What is expected =>
Print every entry below again. Nothing may differ from the original.

------ Records for this exercise ------

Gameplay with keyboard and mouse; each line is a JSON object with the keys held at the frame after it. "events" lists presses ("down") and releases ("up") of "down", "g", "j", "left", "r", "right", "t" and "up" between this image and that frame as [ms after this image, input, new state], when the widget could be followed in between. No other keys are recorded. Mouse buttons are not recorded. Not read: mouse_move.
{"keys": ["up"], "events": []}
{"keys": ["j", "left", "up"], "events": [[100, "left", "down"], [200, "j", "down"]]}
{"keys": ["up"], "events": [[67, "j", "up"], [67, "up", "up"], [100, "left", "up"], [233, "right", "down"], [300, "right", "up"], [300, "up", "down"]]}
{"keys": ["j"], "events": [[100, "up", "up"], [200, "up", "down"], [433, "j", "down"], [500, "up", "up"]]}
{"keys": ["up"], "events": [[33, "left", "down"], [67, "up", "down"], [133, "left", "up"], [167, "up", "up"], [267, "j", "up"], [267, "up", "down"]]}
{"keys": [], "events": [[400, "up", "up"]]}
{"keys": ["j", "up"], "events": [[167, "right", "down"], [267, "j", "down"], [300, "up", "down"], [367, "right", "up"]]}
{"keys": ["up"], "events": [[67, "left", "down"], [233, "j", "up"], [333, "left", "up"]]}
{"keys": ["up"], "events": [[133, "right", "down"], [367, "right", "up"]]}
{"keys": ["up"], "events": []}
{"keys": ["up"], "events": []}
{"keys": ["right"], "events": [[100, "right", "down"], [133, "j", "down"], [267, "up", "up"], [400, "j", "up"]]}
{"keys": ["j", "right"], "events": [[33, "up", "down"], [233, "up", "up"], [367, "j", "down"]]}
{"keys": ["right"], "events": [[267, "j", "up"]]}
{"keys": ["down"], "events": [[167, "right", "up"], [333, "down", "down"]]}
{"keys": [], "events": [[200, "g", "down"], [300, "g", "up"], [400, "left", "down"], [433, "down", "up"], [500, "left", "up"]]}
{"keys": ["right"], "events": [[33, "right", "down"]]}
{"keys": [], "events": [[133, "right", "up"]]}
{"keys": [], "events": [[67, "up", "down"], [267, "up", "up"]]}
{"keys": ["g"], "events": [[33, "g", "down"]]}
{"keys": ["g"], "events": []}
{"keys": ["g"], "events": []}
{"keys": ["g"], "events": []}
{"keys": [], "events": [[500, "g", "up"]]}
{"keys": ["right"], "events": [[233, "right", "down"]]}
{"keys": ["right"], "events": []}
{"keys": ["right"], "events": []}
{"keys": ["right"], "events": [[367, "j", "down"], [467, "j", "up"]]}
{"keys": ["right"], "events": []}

------

Solution to this task =>
Gameplay with keyboard and mouse; each line is a JSON object with the keys held at the frame after it. "events" lists presses ("down") and releases ("up") of "down", "g", "j", "left", "r", "right", "t" and "up" between this image and that frame as [ms after this image, input, new state], when the widget could be followed in between. No other keys are recorded. Mouse buttons are not recorded. Not read: mouse_move.
{"keys": ["up"], "events": []}
{"keys": ["j", "left", "up"], "events": [[100, "left", "down"], [200, "j", "down"]]}
{"keys": ["up"], "events": [[67, "j", "up"], [67, "up", "up"], [100, "left", "up"], [233, "right", "down"], [300, "right", "up"], [300, "up", "down"]]}
{"keys": ["j"], "events": [[100, "up", "up"], [200, "up", "down"], [433, "j", "down"], [500, "up", "up"]]}
{"keys": ["up"], "events": [[33, "left", "down"], [67, "up", "down"], [133, "left", "up"], [167, "up", "up"], [267, "j", "up"], [267, "up", "down"]]}
{"keys": [], "events": [[400, "up", "up"]]}
{"keys": ["j", "up"], "events": [[167, "right", "down"], [267, "j", "down"], [300, "up", "down"], [367, "right", "up"]]}
{"keys": ["up"], "events": [[67, "left", "down"], [233, "j", "up"], [333, "left", "up"]]}
{"keys": ["up"], "events": [[133, "right", "down"], [367, "right", "up"]]}
{"keys": ["up"], "events": []}
{"keys": ["up"], "events": []}
{"keys": ["right"], "events": [[100, "right", "down"], [133, "j", "down"], [267, "up", "up"], [400, "j", "up"]]}
{"keys": ["j", "right"], "events": [[33, "up", "down"], [233, "up", "up"], [367, "j", "down"]]}
{"keys": ["right"], "events": [[267, "j", "up"]]}
{"keys": ["down"], "events": [[167, "right", "up"], [333, "down", "down"]]}
{"keys": [], "events": [[200, "g", "down"], [300, "g", "up"], [400, "left", "down"], [433, "down", "up"], [500, "left", "up"]]}
{"keys": ["right"], "events": [[33, "right", "down"]]}
{"keys": [], "events": [[133, "right", "up"]]}
{"keys": [], "events": [[67, "up", "down"], [267, "up", "up"]]}
{"keys": ["g"], "events": [[33, "g", "down"]]}
{"keys": ["g"], "events": []}
{"keys": ["g"], "events": []}
{"keys": ["g"], "events": []}
{"keys": [], "events": [[500, "g", "up"]]}
{"keys": ["right"], "events": [[233, "right", "down"]]}
{"keys": ["right"], "events": []}
{"keys": ["right"], "events": []}
{"keys": ["right"], "events": [[367, "j", "down"], [467, "j", "up"]]}
{"keys": ["right"], "events": []}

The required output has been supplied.